Douglas James Henning, magician, producer (b at Winnipeg 3 May 1947, d at Los Angeles, Ca 7 Feb 2000). Doug Henning is credited with reviving the ancient craft of magic in the 1970s, transforming it into Broadway spectacles with Las Vegas-style showmanship. He showed an interest in magic at 6 years old, and by 14 he was performing in public.
Following high school, Henning enrolled in McMaster University in Hamilton with the plan to be a doctor. He graduated with a BA in psychology, which left him with a lifelong fascination with the power of suggestion. He convinced the CANADA COUNCIL to give him a grant to study magic, using the money to travel, and for a while he studied under another Canadian-born magician, Dai Vernon, who was known as the world's greatest sleight-of-hand with cards.
Back in Canada, Doug Henning hooked up with McMaster alumnus and film producer Ivan REITMAN to create Spellbound, billed as the first rock magical musical. It played the Royal Alexandra Theatre in Toronto in 1973 before going to Broadway in 1974, revised and renamed The Magic Show. It was an instant long-running hit. In 1975 Henning was asked by NBC to star in his first television special, The World of Magic, where he recreated Houdini's legendary water-torture escape before a live audience. The annual specials were broadcast for 7 years.
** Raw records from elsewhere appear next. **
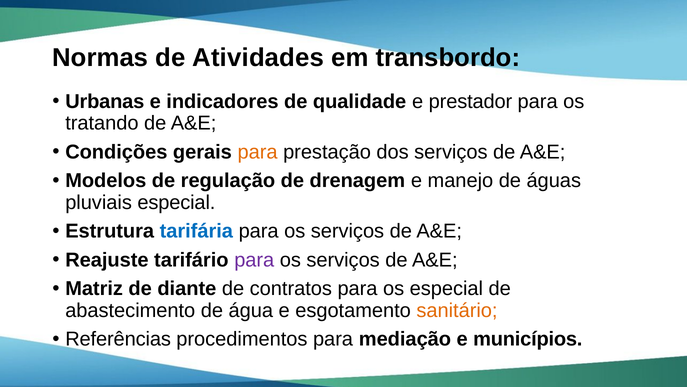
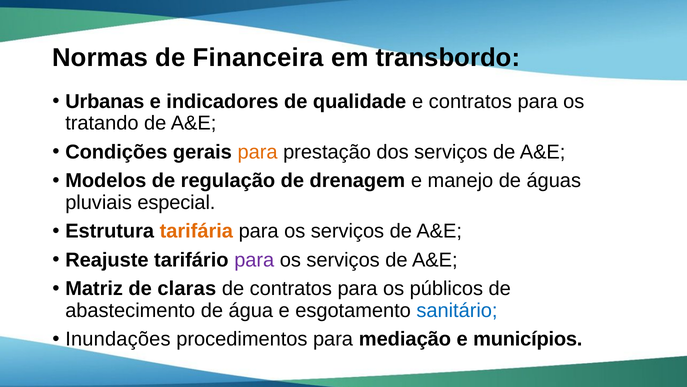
Atividades: Atividades -> Financeira
e prestador: prestador -> contratos
tarifária colour: blue -> orange
diante: diante -> claras
os especial: especial -> públicos
sanitário colour: orange -> blue
Referências: Referências -> Inundações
Henning continued on Broadway with Merlin and Doug Henning and His World of Magic, and travelled extensively, playing Las Vegas and Japan. He seemed to make horses disappear while suspended in mid-air on stage, and with his elfish, longhaired-hippy image, dressed in spandex, Henning forever put to rest the image of a tuxedo-clad magician pulling a rabbit out of a hat.
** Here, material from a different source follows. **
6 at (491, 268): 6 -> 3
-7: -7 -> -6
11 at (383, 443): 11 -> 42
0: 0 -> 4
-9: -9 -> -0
By the mid 1980s Doug Henning had left magic to concentrate his energies on the transcendental meditation movement promoted by Maharishi Mahesh Yogi (made famous by the Beatles) and plans to build a transcendental meditation theme park in Niagara Falls, Ont. Henning also had a brief flirtation with politics, running as a Natural Law Party candidate in the 1993 Canadian federal election. When in 1999 Magic magazine listed the top 10 magicians of the 20th century, Doug Henning was ranked No. 5. He died from liver cancer and entered Canada's Walk of Fame posthumously in 2010.